** Opening SUPPLIED TEXT block **

These certificates (commonly called TLS/SSL certificates, in the standard X.509 format) establish trust by proving a server’s identity and enabling encrypted communication between clients and services. They are required to secure communication between the NVIDIA Run:ai control plane, workload elements, and services, and are used to authenticate system components while encrypting data in transit.

There are four main categories of certificates that may be leveraged in the installation, refer to the TLS certificates section for more details.

NVIDIA Run:ai Certificate Requirements

You must have TLS X.509 certificates that are issued for the Fully Qualified Domain Names (FQDN) of the NVIDIA Run:ai control plane and Inference ingress. The certificate’s Common Name (CN) must match the FQDN and the Subject Alternative Name (SAN) must also include the FQDN. The following should be provided:

  • The full certificate chain (e.g., /cm/shared/runai/full-chain.pem)

  • The private key associated with the certificate (e.g., /cm/shared/runai/private.key). The private key must be kept secure. It proves the server’s identity and is required to decrypt TLS traffic. If compromised, an attacker could impersonate the service or read encrypted communications.

# Run the following from the /cm/shared/runai/ directory

# Certificate Verification 
openssl verify -CAfile ./rootCA.pem -verify_hostname runai.example.com ./runai.crt

# Inspecting Certificate
openssl x509 -in ./runai.crt -text -noout | grep -A 5 "Subject Alternative Name"

NVIDIA Run:ai Registry Credentials

To access the NVIDIA Run:ai container registry to obtain installation artifacts, you will receive a token from NVIDIA. Take the token and paste it into your /cm/shared/runai/credential.jwt file to be used during the BCM installation assistant.

** Closing SUPPLIED TEXT block **
** Opening RECORD SET block **

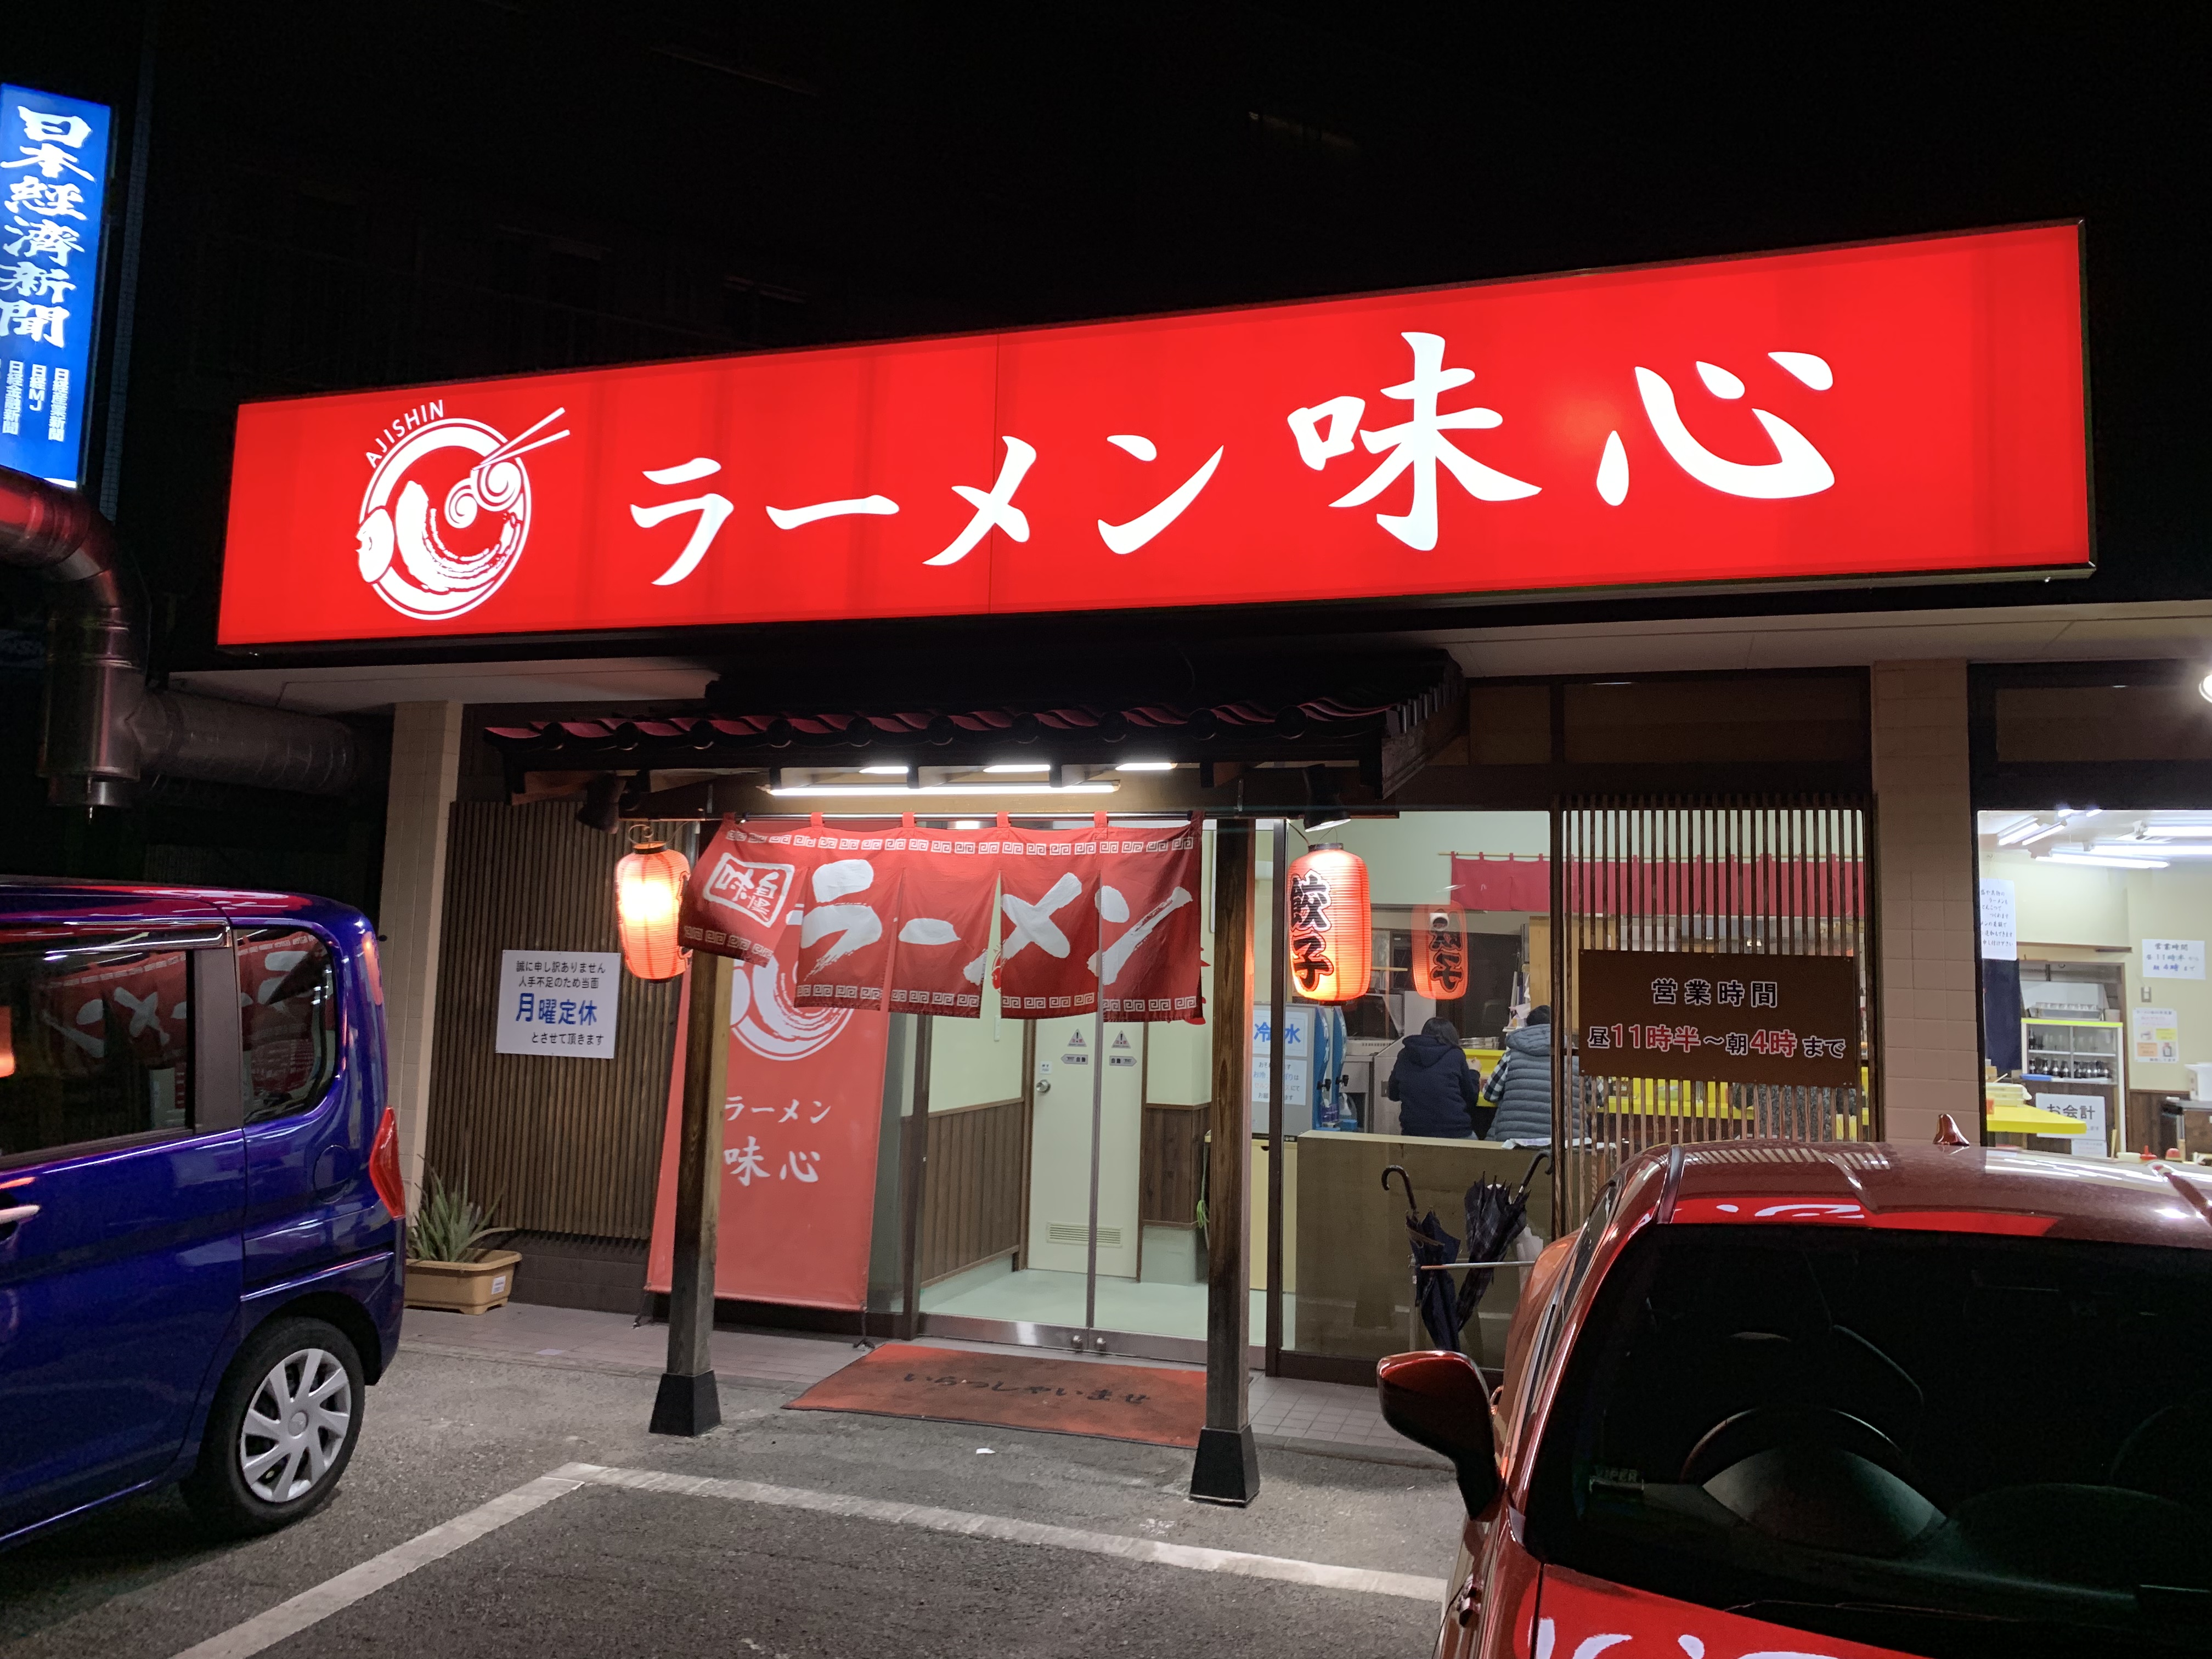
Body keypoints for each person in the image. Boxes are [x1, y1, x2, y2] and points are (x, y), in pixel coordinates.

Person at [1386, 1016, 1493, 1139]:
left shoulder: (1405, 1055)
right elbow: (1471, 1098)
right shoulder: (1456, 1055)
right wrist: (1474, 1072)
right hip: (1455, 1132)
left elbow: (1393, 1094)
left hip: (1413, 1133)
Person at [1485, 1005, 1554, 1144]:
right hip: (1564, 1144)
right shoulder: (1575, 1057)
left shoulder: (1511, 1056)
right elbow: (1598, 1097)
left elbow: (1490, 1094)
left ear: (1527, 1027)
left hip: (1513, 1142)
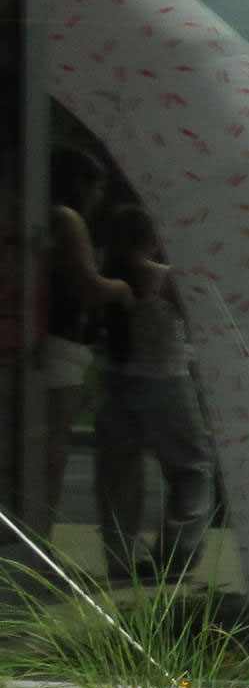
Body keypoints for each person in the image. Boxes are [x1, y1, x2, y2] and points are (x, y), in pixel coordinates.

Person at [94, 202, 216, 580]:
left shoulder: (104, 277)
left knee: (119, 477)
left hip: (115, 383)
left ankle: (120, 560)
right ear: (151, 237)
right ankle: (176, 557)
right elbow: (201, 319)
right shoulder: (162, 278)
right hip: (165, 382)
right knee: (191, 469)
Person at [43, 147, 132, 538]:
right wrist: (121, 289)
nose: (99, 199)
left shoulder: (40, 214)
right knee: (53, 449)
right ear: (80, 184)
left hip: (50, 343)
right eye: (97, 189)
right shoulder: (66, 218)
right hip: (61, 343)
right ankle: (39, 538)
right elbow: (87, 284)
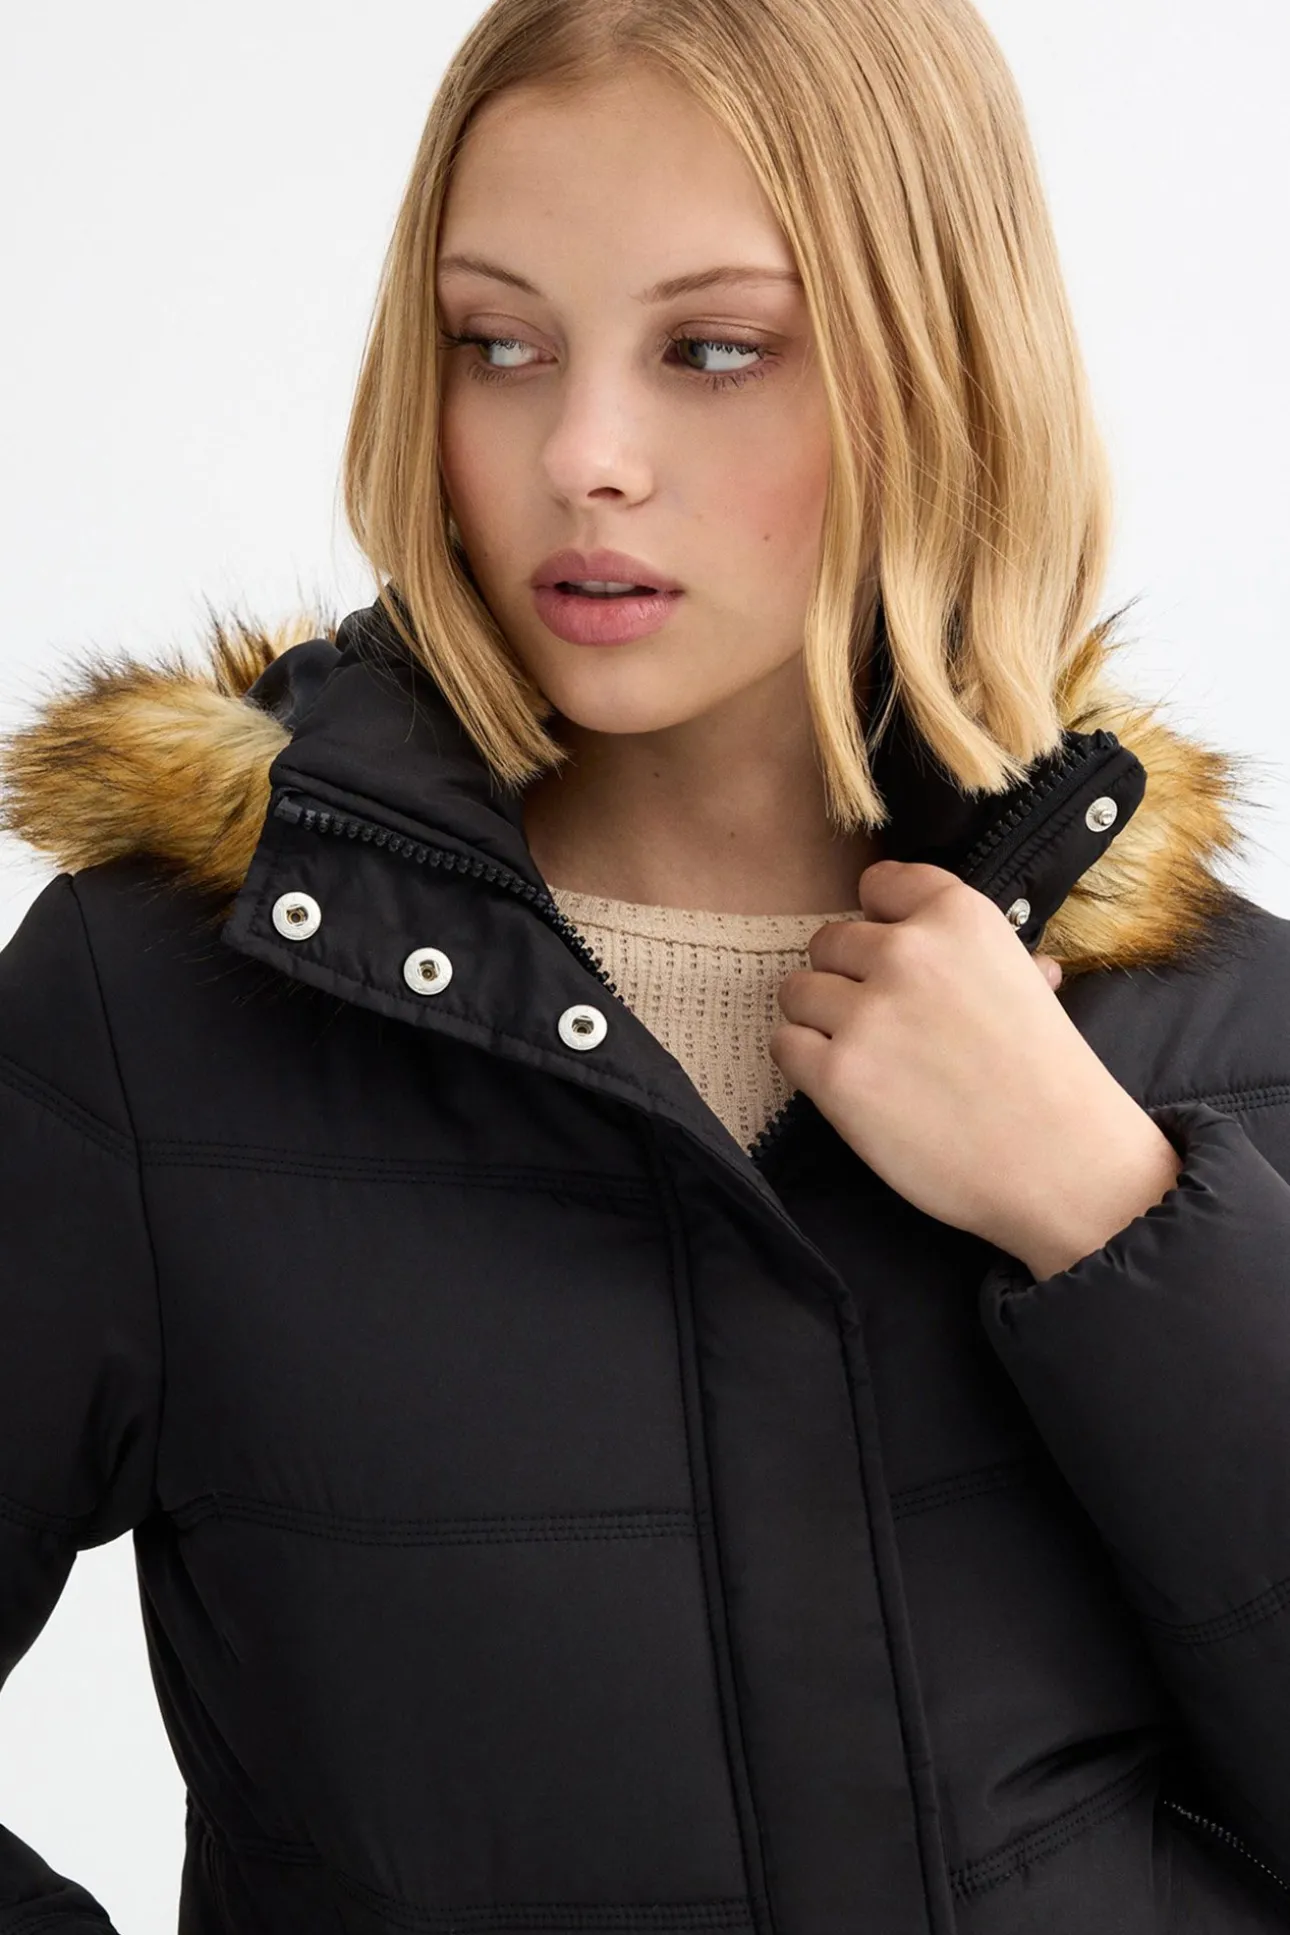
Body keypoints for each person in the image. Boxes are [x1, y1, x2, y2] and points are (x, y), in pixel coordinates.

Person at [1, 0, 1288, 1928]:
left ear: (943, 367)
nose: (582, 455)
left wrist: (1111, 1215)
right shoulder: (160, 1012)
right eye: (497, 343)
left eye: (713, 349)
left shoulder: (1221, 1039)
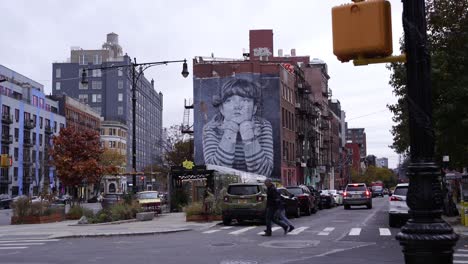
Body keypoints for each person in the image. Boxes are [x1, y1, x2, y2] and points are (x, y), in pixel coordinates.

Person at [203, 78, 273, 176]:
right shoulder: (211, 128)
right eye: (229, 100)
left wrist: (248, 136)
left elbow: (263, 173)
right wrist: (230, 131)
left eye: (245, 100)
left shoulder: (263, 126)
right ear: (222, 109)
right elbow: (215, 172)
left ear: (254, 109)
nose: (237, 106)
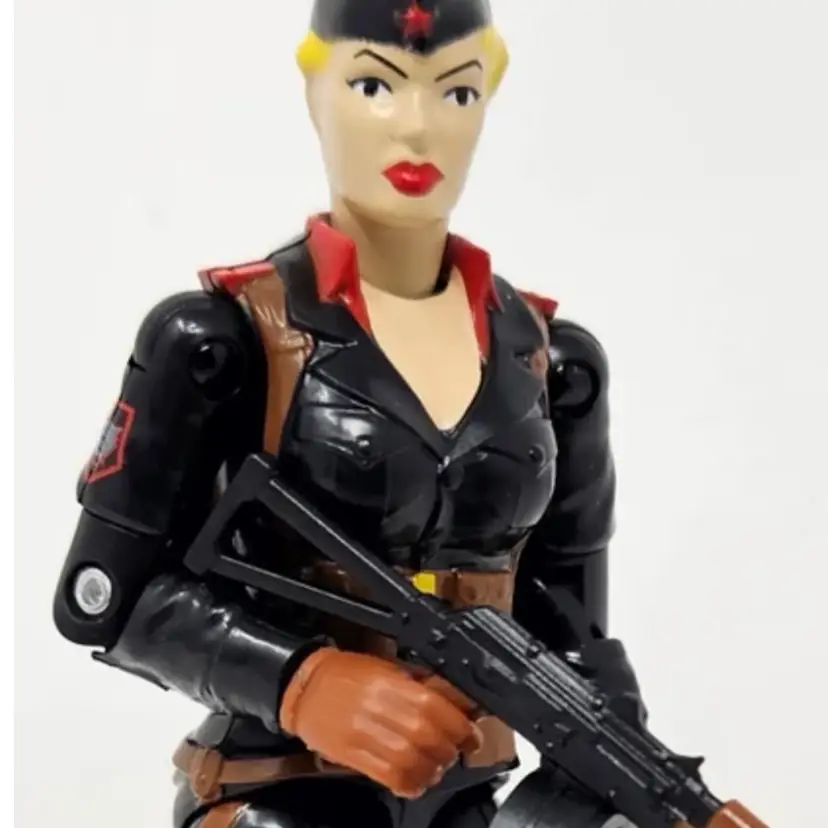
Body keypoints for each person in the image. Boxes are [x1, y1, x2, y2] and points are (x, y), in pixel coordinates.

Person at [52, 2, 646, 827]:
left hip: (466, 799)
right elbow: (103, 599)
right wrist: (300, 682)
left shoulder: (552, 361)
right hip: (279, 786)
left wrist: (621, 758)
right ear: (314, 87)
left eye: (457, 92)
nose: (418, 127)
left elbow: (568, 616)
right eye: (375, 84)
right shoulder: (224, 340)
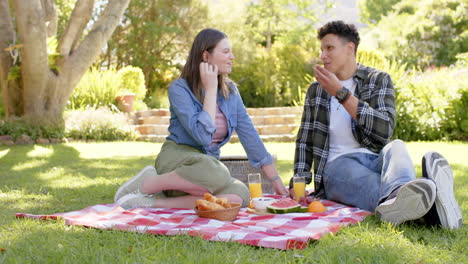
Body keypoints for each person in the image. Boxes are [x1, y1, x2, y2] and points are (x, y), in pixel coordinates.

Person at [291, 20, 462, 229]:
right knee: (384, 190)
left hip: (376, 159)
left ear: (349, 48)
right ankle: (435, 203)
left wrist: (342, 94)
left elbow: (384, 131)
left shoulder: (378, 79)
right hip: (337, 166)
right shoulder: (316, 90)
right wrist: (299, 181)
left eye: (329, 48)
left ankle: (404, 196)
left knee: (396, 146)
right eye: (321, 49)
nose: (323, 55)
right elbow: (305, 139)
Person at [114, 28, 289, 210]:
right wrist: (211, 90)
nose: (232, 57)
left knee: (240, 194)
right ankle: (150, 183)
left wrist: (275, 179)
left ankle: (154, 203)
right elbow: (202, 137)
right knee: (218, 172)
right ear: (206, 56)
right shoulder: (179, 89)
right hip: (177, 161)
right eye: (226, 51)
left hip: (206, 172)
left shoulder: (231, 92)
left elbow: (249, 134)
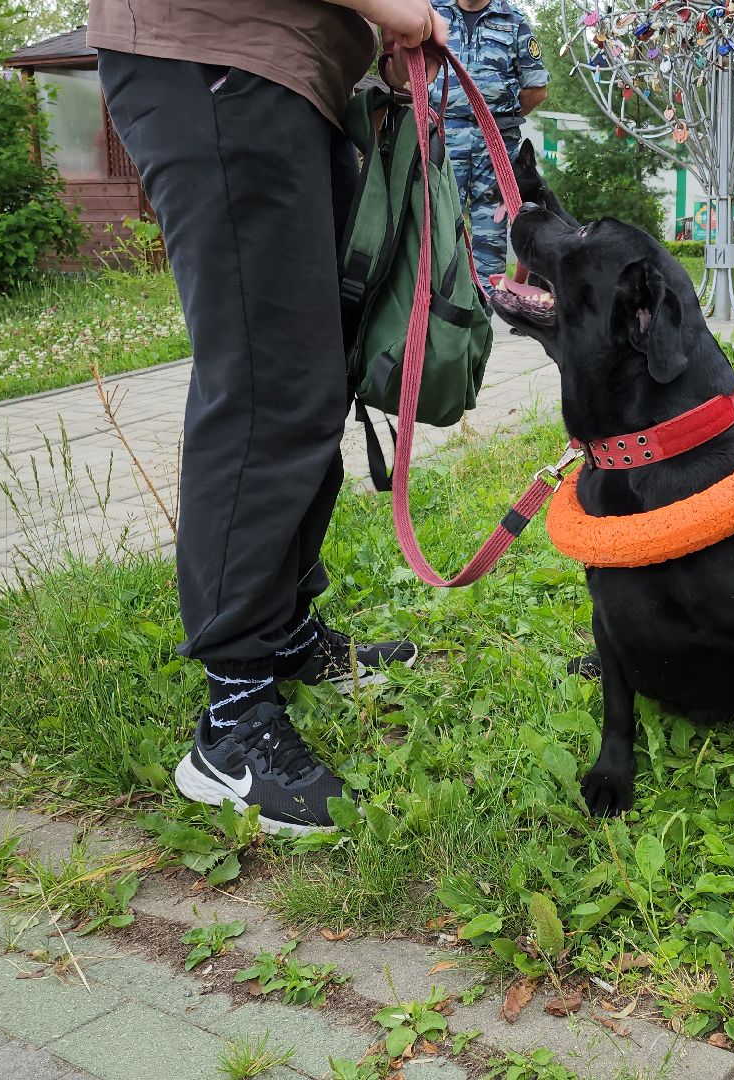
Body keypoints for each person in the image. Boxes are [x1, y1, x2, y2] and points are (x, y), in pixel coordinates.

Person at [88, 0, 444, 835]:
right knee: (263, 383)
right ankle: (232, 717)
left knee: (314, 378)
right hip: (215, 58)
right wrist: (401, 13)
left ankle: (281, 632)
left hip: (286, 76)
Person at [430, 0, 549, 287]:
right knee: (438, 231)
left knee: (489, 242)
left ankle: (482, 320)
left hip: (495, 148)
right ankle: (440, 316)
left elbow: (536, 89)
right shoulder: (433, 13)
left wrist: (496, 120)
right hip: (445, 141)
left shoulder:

** Closing RECORD SET block **

__TASKS TO CARRY OUT__:
A) According to the Run:ai certificate text, what must a certificate's Common Name (CN) match?
B) Carry on the Run:ai certificate text, starting right after its final sentence about the registry token.

__ANSWERS BY ITEM NUMBER__:
A) The Fully Qualified Domain Name (FQDN).

B)
# for illusration only, not a valid Base64 token

less /cm/shared/runai/credential.jwt

wLyIsXCJzDqzC9tE6vik6xxZkKY9OmvjiVu5pqNLij2-rdKA0SiEfK49fR7J8Z0CaeVuEMVYAr74gtWQoUtI8L
HehuO4n1RJHPEvAQJBCojelPkTQ_6-tcWQ6gMI51BX9ZgY0EDmdDTVg7PMsIbNltJT78TAwZB-mdmesyNLtHsh
rMLy_HySIl2faajnK5mzuXKIB6Sd9cb5Xm-HTgFSgVd9lxCSgZRpGojyQ2c5pEnX8r96TYe2ndiq6kgnvA4zF1
DruGwsgU_dF61Aj3l0hOkYYrYasgl6P7LaZp8gwk_0byl4ZYfO6OWuC3UjHidCsz7sTyxHQlDUnmv-dnzJsmqg
ZqS7L5SczEocw0NHjtx98ox99P6l6

The installation assistant will request this token and it can be provided by either pasting it into the field or specifying a file path. Placing this token, the certificates mentioned above, configuration files, and any other deployment artifacts in the /cm/shared/runai/ directory is suggested. This directory resides on a shared mountpoint accessible from all nodes.

SuperPOD Installation Architecture

Hardware Requirements

This guide describes deploying NVIDIA Run:ai via BCM installation assistant on DGX SuperPOD systems. All necessary hardware elements are provided for in the bill of materials for DGX GB200 and B200 systems and later. Refer to the System requirements for other platforms.

NVIDIA Base Command Manager (BCM)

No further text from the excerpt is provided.